╭─ Material supplied
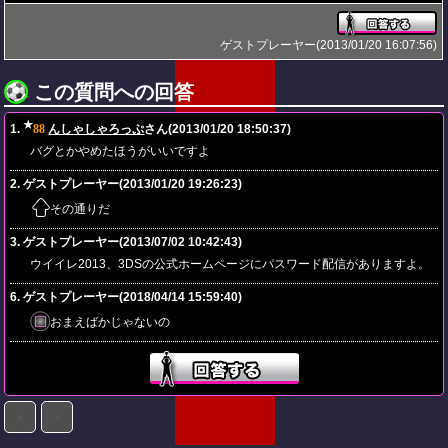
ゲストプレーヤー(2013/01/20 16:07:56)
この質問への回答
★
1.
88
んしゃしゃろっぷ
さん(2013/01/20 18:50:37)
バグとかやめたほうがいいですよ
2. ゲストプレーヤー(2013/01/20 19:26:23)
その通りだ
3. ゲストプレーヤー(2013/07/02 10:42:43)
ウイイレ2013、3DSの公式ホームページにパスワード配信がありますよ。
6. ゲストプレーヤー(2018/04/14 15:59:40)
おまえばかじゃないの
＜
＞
╰─
╭─ Material supplied
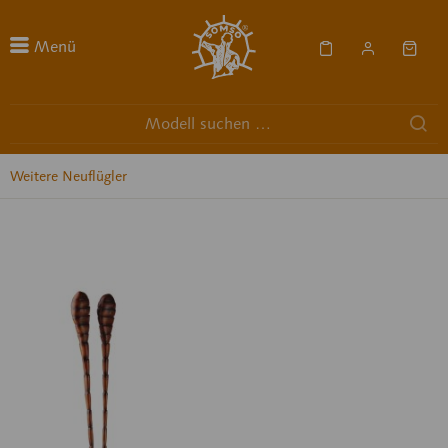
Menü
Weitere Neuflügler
╰─
*Problem*:
A count is needed of the lines above that hold the word "ゲストプレーヤー"; give that count and no other text.

*Exercise response*:
4